[ACTIVITY 1]:
Could you copy out the lines in the rows below, from the line with "novinky (0 titulov)" up to and including the line with "2025年12月19日", leaving out the pictures?

[EXTRACT]:
▽

I have a bash script which is getting options (using getopts). Let say they are '-n' , '-d' , '-u' . I only want to have one of the option being chosen, if not, it will prompt the user error.
The code is like this:
while getopts ":dun" name; do
case $name in
d )
DELETE='YES'
;;
u )
UPDATE='YES'
;;
n )
NEW='YES'
;;
esac
done
I can only have $DELETE or $UPDATE or $NEW being 'YES' in one time, meaning the user cannot specific '-n' and '-d' in the same time or '-u' and '-n' in the same time, how do I achieve that in a IF statement ?
I have been looking for this in stackoverflow, but can't find any. Thanks for the help, mate!
You can increment a counter every time getopts() senses one of the valid commandline options. Then, after the loop test the counter's value. If it is greater than one, then multiple options were specified.

△

[DATA SHOWN]:

▽

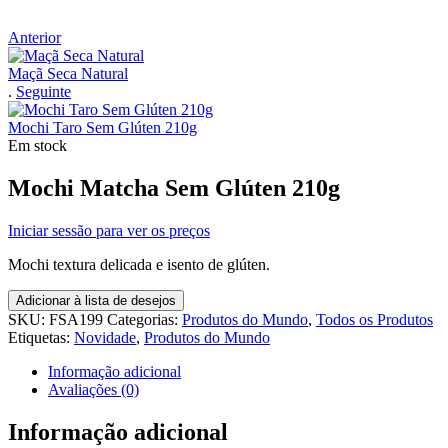
Anterior
Maçã Seca Natural
.
Seguinte
Mochi Taro Sem Glúten 210g
Em stock
Mochi Matcha Sem Glúten 210g
Iniciar sessão para ver os preços
Mochi textura delicada e isento de glúten.
Adicionar à lista de desejos
SKU:
FSA199
Categorias:
Produtos do Mundo
,
Todos os Produtos
Etiquetas:
Novidade
,
Produtos do Mundo
Informação adicional
Avaliações (0)
Informação adicional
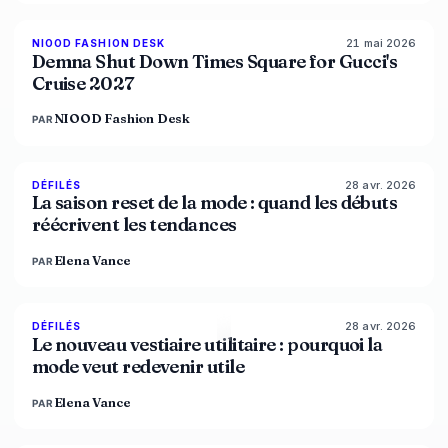
21 mai 2026
NIOOD FASHION DESK
LIVE BRIEF
Demna Shut Down Times Square for Gucci's
Cruise 2027
NIOOD Fashion Desk
PAR
28 avr. 2026
88
%
72
DÉFILÉS
MAGAZINE
La saison reset de la mode : quand les débuts
réécrivent les tendances
Elena Vance
PAR
28 avr. 2026
87
%
47
DÉFILÉS
MAGAZINE
Le nouveau vestiaire utilitaire : pourquoi la
mode veut redevenir utile
Elena Vance
PAR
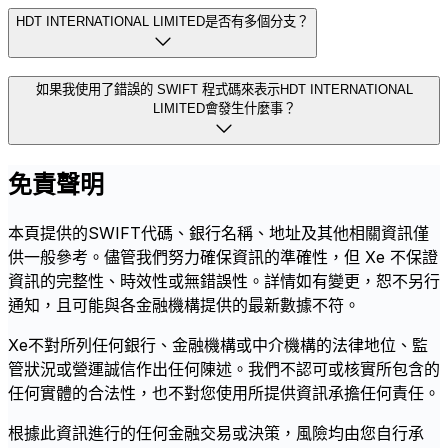
HDT INTERNATIONAL LIMITED是否有多個分支？
如果我使用了錯誤的 SWIFT 程式碼來表示HDT INTERNATIONAL
LIMITED會發生什麼事？
免責聲明
本頁提供的SWIFT代碼、銀行名稱、地址及其他相關資訊僅
供一般參考。儘管我們努力確保資訊的準確性，但 Xe 不保證
資訊的完整性、時效性或無錯誤性。詳情如有變更，恕不另行
通知，且可能與各金融機構提供的最新數據不符。
Xe不對所列任何銀行、金融機構或中介機構的法律地位、監
管狀況或營運誠信作出任何陳述。我們不認可或核實所包含的
任何實體的合法性，也不對您使用所提供資訊承擔任何責任。
根據此資訊進行的任何金融交易或決策，風險均由您自行承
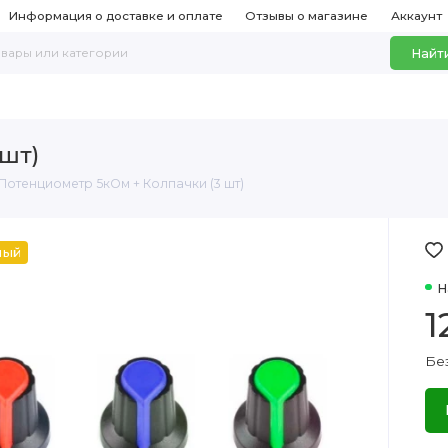
Информация о доставке и оплате
Отзывы о магазине
Аккаунт
Найт
шт)
Потенциометр 5кОм + Колпачки (3 шт)
ный
Н
1
Без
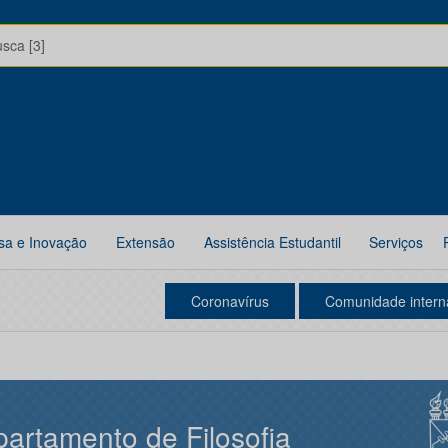
usca [3]
sa e Inovação
Extensão
Assistência Estudantil
Serviços
Coronavírus
Comunidade intern
artamento de Filosofia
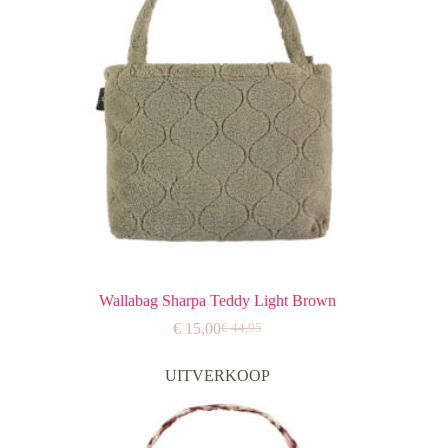
Wallabag Sharpa Teddy Light Brown
€
15,00
€
44,95
Oorspronkelijke
Huidige
prijs
prijs
was:
is:
UITVERKOOP
€ 44,95.
€ 15,00.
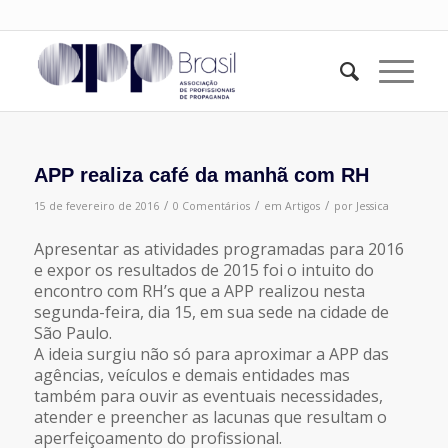
APP realiza café da manhã com RH
/
/
/
15 de fevereiro de 2016
0 Comentários
em
Artigos
por
Jessica
Apresentar as atividades programadas para 2016
e expor os resultados de 2015 foi o intuito do
encontro com RH’s que a APP realizou nesta
segunda-feira, dia 15, em sua sede na cidade de
São Paulo.
A ideia surgiu não só para aproximar a APP das
agências, veículos e demais entidades mas
também para ouvir as eventuais necessidades,
atender e preencher as lacunas que resultam o
aperfeiçoamento do profissional.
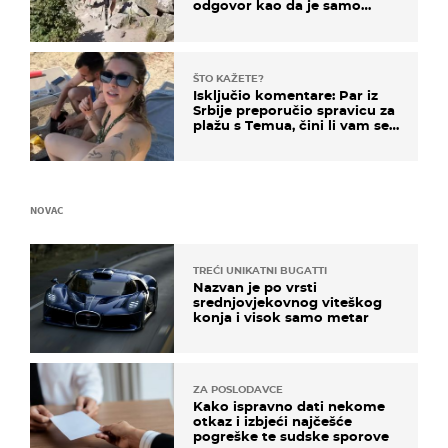
odgovor kao da je samo
čekao…
ŠTO KAŽETE?
Isključio komentare: Par iz
Srbije preporučio spravicu za
plažu s Temua, čini li vam se
ovo sigurnim?
NOVAC
TREĆI UNIKATNI BUGATTI
Nazvan je po vrsti
srednjovjekovnog viteškog
konja i visok samo metar
ZA POSLODAVCE
Kako ispravno dati nekome
otkaz i izbjeći najčešće
pogreške te sudske sporove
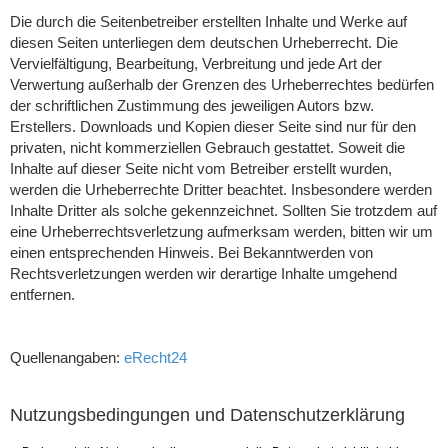
Die durch die Seitenbetreiber erstellten Inhalte und Werke auf
diesen Seiten unterliegen dem deutschen Urheberrecht. Die
Vervielfältigung, Bearbeitung, Verbreitung und jede Art der
Verwertung außerhalb der Grenzen des Urheberrechtes bedürfen
der schriftlichen Zustimmung des jeweiligen Autors bzw.
Erstellers. Downloads und Kopien dieser Seite sind nur für den
privaten, nicht kommerziellen Gebrauch gestattet. Soweit die
Inhalte auf dieser Seite nicht vom Betreiber erstellt wurden,
werden die Urheberrechte Dritter beachtet. Insbesondere werden
Inhalte Dritter als solche gekennzeichnet. Sollten Sie trotzdem auf
eine Urheberrechtsverletzung aufmerksam werden, bitten wir um
einen entsprechenden Hinweis. Bei Bekanntwerden von
Rechtsverletzungen werden wir derartige Inhalte umgehend
entfernen.
Quellenangaben:
eRecht24
Nutzungsbedingungen und Datenschutzerklärung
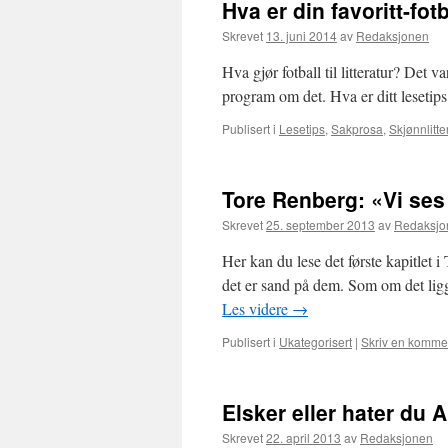
Hva er din favoritt-fot
Skrevet
13. juni 2014
av
Redaksjonen
Hva gjør fotball til litteratur? Det v
program om det. Hva er ditt lesetips
Publisert i
Lesetips
,
Sakprosa
,
Skjønnlitte
Tore Renberg: «Vi ses
Skrevet
25. september 2013
av
Redaksjo
Her kan du lese det første kapitle
det er sand på dem. Som om det ligg
Les videre
→
Publisert i
Ukategorisert
|
Skriv en komme
Elsker eller hater du
Skrevet
22. april 2013
av
Redaksjonen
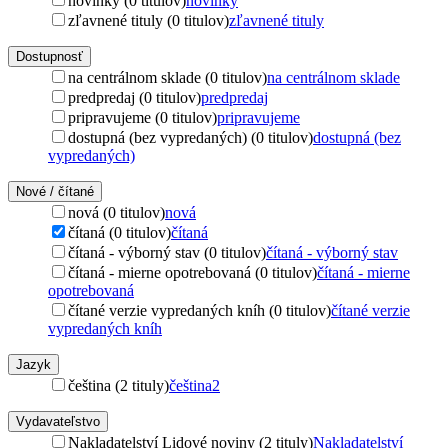
novinky (0 titulov)
novinky
zľavnené tituly (0 titulov)
zľavnené tituly
Dostupnosť
na centrálnom sklade (0 titulov)
na centrálnom sklade
predpredaj (0 titulov)
predpredaj
pripravujeme (0 titulov)
pripravujeme
dostupná (bez vypredaných) (0 titulov)
dostupná (bez
vypredaných)
Nové / čítané
nová (0 titulov)
nová
čítaná (0 titulov)
čítaná
čítaná - výborný stav (0 titulov)
čítaná - výborný stav
čítaná - mierne opotrebovaná (0 titulov)
čítaná - mierne
opotrebovaná
čítané verzie vypredaných kníh (0 titulov)
čítané verzie
vypredaných kníh
Jazyk
čeština (2 tituly)
čeština
2
Vydavateľstvo
Nakladatelství Lidové noviny (2 tituly)
Nakladatelství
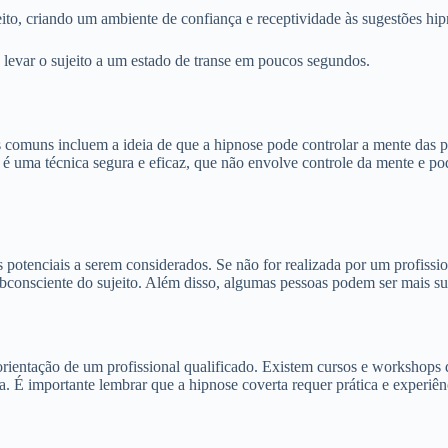
to, criando um ambiente de confiança e receptividade às sugestões hip
a levar o sujeito a um estado de transe em poucos segundos.
 comuns incluem a ideia de que a hipnose pode controlar a mente das pe
 é uma técnica segura e eficaz, que não envolve controle da mente e po
potenciais a serem considerados. Se não for realizada por um profission
onsciente do sujeito. Além disso, algumas pessoas podem ser mais susc
rientação de um profissional qualificado. Existem cursos e workshops d
a. É importante lembrar que a hipnose coverta requer prática e experiê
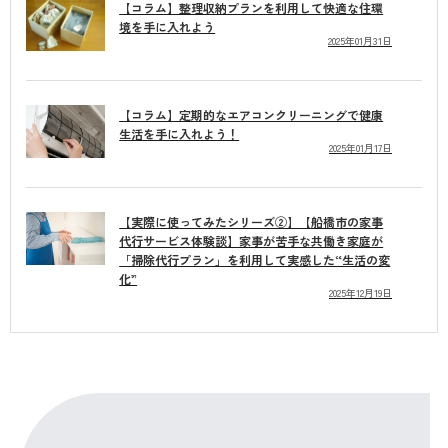
【コラム】整理収納プランを利用して快適な住環
境を手に入れよう
2025年01月31日
【コラム】定期的なエアコンクリーニングで健康
生活を手に入れよう！
2025年01月17日
【実際に使ってみたシリーズ②】【船橋市の家事
代行サービス体験談】家事が苦手な共働き家庭が
「掃除代行プラン」を利用して実感した“生活の変
化”
2025年12月19日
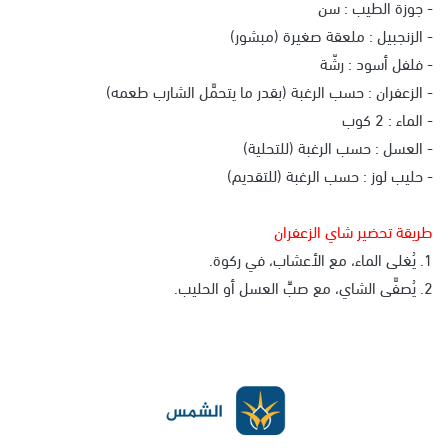
- جوزة الطيب : سن
- الزنجبيل : ملعقة صغيرة (مبشور)
- فلفل أسود : رشّة
- الزعفران : حسب الرغبة (بقدر ما يتحمَّل الشارب طعمه)
- الماء : 2 كوب
- العسل : حسب الرغبة (للتحلية)
- حليب لوز : حسب الرغبة (للتقديم)
طريقة تحضير شاي الزعفران
1. يُغلى الماء، مع الأعشاب، في ركوة.
2. يُصفَّى الشاي، مع صبِّ العسل أو الحليب.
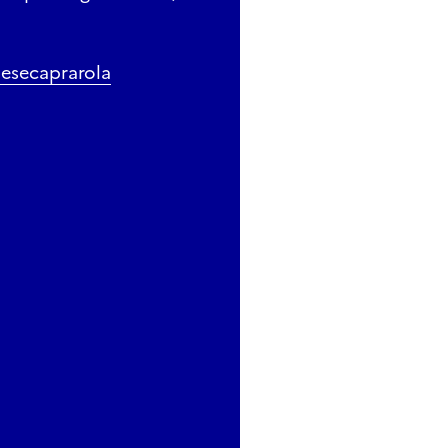
esecaprarola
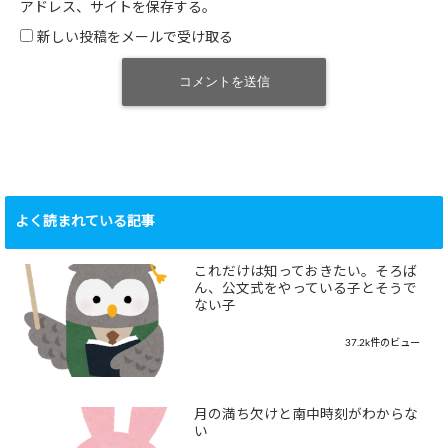
アドレス、サイトを保存する。
新しい投稿をメールで受け取る
よく読まれている記事
これだけは知っておきたい。そろば
ん、公文式をやっている子とそうで
ない子
37.2k件のビュー
月の満ち欠けと南中時刻がわからな
い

△

[ACTIVITY 2]:
Would you reproduce word for word the part of the getopts post above from "DELETE='YES'" up to and including "the help, mate!"?

[RESPONSE BOX 1]:
novinky (0 titulov)
novinky
zľavnené tituly (0 titulov)
zľavnené tituly
Dostupnosť
na centrálnom sklade (0 titulov)
na centrálnom sklade
predpredaj (0 titulov)
predpredaj
pripravujeme (0 titulov)
pripravujeme
dostupná (bez vypredaných) (0 titulov)
dostupná (bez
vypredaných)
Nové / čítané
nová (0 titulov)
nová
čítaná (0 titulov)
čítaná
čítaná - výborný stav (0 titulov)
čítaná - výborný stav
čítaná - mierne opotrebovaná (0 titulov)
čítaná - mierne
opotrebovaná
čítané verzie vypredaných kníh (0 titulov)
čítané verzie
vypredaných kníh
Jazyk
čeština (2 tituly)
čeština
2
Vydavateľstvo
Nakladatelství Lidové noviny (2 tituly)
Nakladatelství
to, criando um ambiente de confiança e receptividade às sugestões hip
a levar o sujeito a um estado de transe em poucos segundos.
 comuns incluem a ideia de que a hipnose pode controlar a mente das pe
 é uma técnica segura e eficaz, que não envolve controle da mente e po
potenciais a serem considerados. Se não for realizada por um profission
onsciente do sujeito. Além disso, algumas pessoas podem ser mais susc
rientação de um profissional qualificado. Existem cursos e workshops d
a. É importante lembrar que a hipnose coverta requer prática e experiê
【コラム】整理収納プランを利用して快適な住環
境を手に入れよう
2025年01月31日
【コラム】定期的なエアコンクリーニングで健康
生活を手に入れよう！
2025年01月17日
【実際に使ってみたシリーズ②】【船橋市の家事
代行サービス体験談】家事が苦手な共働き家庭が
「掃除代行プラン」を利用して実感した“生活の変
化”
2025年12月19日

[RESPONSE BOX 2]:
DELETE='YES'
;;
u )
UPDATE='YES'
;;
n )
NEW='YES'
;;
esac
done
I can only have $DELETE or $UPDATE or $NEW being 'YES' in one time, meaning the user cannot specific '-n' and '-d' in the same time or '-u' and '-n' in the same time, how do I achieve that in a IF statement ?
I have been looking for this in stackoverflow, but can't find any. Thanks for the help, mate!